## Assigned task
Which lines of the material contain the word "Layout"? Return each of them in full, and treat case as significant.

Input data below:

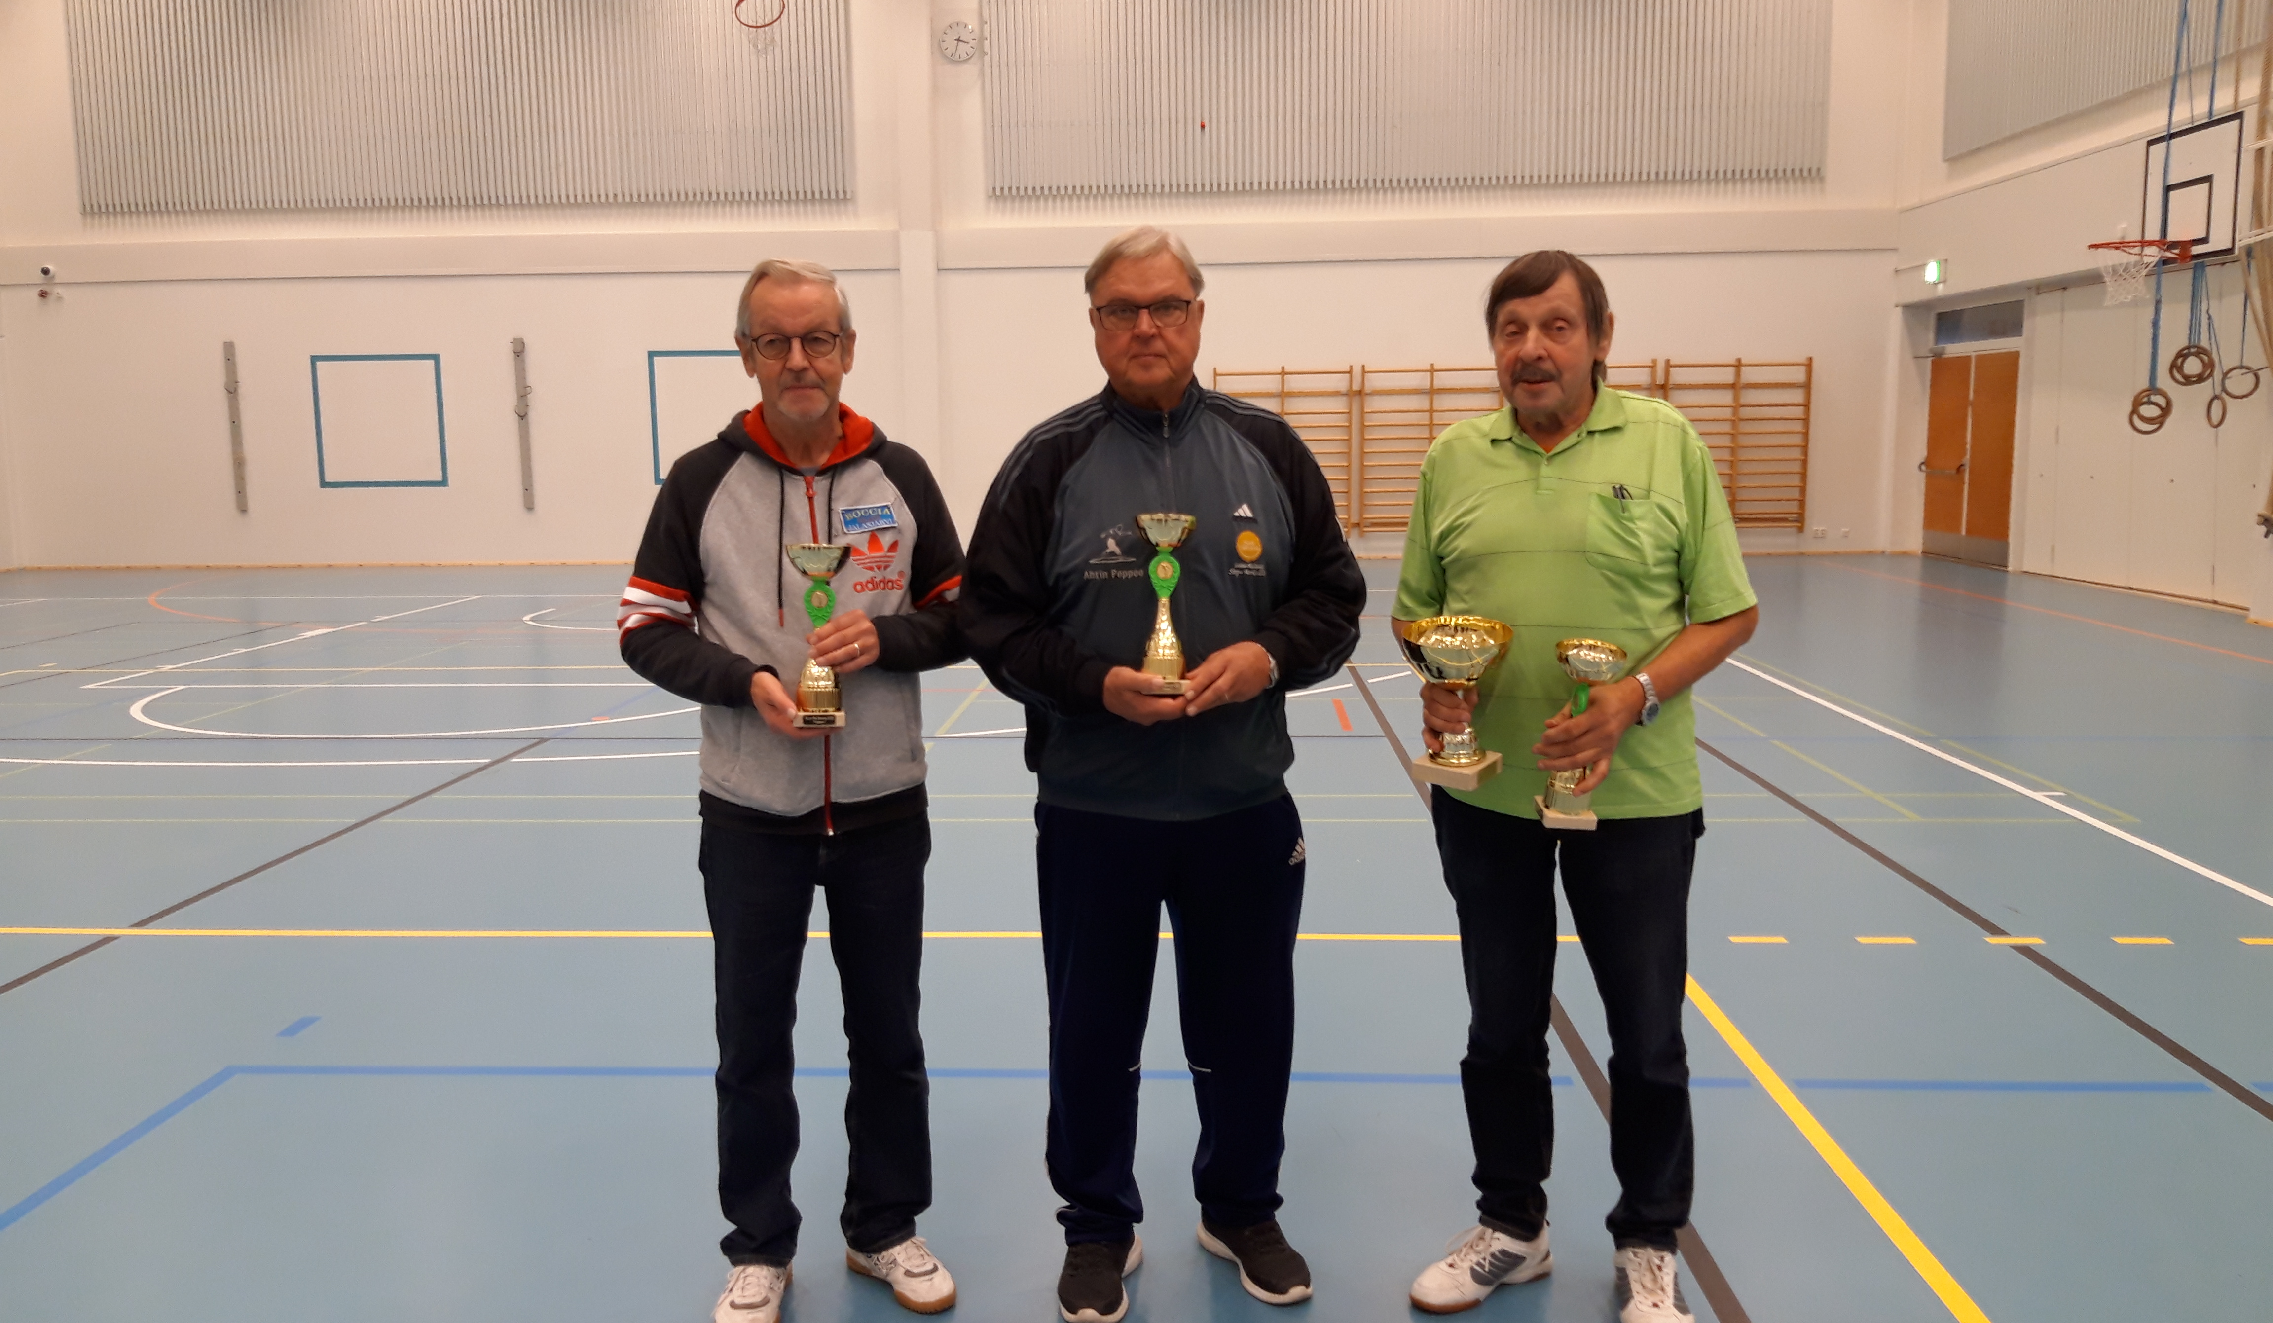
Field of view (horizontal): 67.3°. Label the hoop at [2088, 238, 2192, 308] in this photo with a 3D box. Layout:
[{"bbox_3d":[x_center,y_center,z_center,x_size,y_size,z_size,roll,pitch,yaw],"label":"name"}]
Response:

End of Input data.

## Answer
Field of view (horizontal): 67.3°. Label the hoop at [2088, 238, 2192, 308] in this photo with a 3D box. Layout:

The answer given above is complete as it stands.